Attentats en France : «Les islamistes sont dans une dynamique de conquête»
Le politologue Antoine Basbous décrypte le contexte international dans
lequel surviennent la décapitation de Samuel Paty à Conflans-Sainte-Honorine,
le 16 octobre, et l’attaque au couteau de Nice, ce jeudi matin.

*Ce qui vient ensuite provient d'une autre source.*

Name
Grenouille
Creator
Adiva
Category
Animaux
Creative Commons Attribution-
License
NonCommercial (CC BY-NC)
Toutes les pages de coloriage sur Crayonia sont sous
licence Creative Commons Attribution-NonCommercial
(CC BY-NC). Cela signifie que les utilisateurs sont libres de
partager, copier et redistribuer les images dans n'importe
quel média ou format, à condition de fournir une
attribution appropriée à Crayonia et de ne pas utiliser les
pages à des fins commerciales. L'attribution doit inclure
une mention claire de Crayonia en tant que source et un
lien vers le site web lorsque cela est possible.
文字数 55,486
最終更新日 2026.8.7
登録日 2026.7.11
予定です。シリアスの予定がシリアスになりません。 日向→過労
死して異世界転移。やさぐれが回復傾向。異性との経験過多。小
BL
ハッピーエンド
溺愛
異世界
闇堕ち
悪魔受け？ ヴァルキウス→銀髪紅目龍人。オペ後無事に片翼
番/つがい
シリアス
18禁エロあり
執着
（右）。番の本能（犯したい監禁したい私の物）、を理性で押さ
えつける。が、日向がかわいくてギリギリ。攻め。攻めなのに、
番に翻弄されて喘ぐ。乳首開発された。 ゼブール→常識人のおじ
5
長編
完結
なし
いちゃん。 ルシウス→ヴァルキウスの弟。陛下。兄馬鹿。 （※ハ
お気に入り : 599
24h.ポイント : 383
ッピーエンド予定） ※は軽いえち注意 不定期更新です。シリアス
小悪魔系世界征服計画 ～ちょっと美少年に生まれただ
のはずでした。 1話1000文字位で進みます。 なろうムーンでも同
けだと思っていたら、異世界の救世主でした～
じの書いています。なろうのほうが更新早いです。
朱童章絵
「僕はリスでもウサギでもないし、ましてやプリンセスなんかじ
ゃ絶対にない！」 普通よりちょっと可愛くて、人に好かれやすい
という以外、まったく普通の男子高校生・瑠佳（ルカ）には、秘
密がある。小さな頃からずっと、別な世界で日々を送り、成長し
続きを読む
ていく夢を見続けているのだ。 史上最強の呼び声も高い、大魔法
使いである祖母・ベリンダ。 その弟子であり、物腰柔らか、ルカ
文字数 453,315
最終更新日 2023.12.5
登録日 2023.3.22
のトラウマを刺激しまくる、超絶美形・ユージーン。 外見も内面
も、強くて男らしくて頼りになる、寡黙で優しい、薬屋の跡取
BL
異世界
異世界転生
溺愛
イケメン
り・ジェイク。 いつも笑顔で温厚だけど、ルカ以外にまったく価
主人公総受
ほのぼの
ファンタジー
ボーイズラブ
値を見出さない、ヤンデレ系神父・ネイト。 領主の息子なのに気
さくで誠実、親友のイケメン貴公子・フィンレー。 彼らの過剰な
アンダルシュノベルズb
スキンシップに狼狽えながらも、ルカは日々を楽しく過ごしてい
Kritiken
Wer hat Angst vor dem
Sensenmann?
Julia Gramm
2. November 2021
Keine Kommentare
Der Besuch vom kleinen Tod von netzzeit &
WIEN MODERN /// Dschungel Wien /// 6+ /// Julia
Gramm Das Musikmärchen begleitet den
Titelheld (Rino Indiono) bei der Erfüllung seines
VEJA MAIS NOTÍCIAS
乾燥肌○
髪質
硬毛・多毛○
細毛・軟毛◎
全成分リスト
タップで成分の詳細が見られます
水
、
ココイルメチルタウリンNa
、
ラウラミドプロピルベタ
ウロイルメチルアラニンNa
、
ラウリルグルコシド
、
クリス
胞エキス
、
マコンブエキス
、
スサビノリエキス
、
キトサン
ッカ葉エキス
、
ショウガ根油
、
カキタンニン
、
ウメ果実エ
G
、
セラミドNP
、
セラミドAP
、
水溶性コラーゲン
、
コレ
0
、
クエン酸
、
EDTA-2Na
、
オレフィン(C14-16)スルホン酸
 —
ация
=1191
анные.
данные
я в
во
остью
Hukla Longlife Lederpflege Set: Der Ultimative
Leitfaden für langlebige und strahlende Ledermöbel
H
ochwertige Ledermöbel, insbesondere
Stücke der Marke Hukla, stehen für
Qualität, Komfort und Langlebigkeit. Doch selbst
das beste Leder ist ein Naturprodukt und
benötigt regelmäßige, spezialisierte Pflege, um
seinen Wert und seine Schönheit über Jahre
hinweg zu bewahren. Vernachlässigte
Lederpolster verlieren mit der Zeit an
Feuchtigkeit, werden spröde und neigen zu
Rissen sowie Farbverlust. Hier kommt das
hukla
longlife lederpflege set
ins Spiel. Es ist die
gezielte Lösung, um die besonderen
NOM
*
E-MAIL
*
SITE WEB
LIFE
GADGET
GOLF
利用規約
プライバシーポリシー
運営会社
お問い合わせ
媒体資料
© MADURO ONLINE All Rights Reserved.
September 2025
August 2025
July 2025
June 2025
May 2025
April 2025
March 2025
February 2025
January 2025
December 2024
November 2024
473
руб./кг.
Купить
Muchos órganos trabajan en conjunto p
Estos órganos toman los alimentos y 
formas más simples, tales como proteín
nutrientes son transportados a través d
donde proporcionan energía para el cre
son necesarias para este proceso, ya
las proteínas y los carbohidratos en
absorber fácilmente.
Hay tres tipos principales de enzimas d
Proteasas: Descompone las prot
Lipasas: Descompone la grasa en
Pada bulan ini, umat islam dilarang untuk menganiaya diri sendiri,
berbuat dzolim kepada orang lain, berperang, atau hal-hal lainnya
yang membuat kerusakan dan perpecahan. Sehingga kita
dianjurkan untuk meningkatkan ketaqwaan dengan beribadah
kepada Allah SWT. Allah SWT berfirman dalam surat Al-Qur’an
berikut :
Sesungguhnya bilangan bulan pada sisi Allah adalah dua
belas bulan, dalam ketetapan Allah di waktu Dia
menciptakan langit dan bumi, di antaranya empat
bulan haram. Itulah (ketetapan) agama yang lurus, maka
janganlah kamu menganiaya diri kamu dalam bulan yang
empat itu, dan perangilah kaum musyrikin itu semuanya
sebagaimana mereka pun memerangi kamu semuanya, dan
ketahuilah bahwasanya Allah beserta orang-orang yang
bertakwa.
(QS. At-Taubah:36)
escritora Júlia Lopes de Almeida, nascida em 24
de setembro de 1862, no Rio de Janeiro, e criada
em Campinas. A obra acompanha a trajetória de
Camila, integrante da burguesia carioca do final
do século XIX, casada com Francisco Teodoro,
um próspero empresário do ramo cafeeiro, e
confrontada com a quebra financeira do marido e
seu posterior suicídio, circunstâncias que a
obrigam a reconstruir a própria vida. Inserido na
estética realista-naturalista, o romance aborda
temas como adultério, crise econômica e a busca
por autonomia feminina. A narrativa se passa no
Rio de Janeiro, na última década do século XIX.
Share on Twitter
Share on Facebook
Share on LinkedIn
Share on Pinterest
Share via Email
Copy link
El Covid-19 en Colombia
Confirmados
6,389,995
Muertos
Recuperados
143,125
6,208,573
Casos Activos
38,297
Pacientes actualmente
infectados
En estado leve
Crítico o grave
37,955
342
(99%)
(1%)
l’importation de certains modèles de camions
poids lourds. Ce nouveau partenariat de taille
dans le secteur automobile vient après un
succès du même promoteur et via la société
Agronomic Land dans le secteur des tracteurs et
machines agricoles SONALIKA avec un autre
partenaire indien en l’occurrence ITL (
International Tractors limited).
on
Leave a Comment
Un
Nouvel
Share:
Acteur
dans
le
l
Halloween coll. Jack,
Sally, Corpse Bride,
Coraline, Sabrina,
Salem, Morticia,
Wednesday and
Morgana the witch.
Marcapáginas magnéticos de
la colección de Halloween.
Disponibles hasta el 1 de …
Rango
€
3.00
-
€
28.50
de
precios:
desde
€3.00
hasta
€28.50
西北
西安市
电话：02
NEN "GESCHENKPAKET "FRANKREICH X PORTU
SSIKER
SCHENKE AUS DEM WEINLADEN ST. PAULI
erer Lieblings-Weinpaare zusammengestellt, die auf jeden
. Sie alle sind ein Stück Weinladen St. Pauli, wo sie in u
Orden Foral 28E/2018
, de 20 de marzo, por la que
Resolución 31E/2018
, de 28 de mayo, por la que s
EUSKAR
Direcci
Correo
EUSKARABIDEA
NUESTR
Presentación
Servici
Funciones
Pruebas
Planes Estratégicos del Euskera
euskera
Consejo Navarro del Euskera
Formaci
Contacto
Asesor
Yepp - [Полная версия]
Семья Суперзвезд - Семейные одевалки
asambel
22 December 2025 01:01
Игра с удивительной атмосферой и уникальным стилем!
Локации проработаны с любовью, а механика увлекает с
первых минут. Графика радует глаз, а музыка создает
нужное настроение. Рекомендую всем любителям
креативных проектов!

Le fondateur de l'Observatoire des pays arabes et
politologue Antoine Basbous analyse la situation après les deux attentats
survenus en France en l'espace de deux semaines, et les situe dans la séquence
internationale particulière en cours.
Dans
quel contexte s'inscrit cette nouvelle attaque de Nice ?
Nous
sommes dans un contexte d'effervescence islamiste qui remonte à plus de trente
ans. La décapitation de Samuel Paty à Conflans-Sainte-Honorine et l'attaque au couteau de Nice en sont un nouvel épisode. Les islamistes sont dans
une dynamique de conquête et de séparatisme. Ils ne veulent pas que les « bons
musulmans » fréquentent la société française. Cette effervescence est alimentée
par le président turc, Recep Tayyip Erdogan, qui jette de l'huile sur le feu en essayant de faire de l'appel à l'ordre public de
la France une attaque contre l'Islam. Il faut dire et répéter que les musulmans
ont plus de libertés, notamment de conscience, en France, que dans leurs pays
d'origine.
Le
29 octobre est la fête du mawlid, la célébration de la naissance de Mahomet.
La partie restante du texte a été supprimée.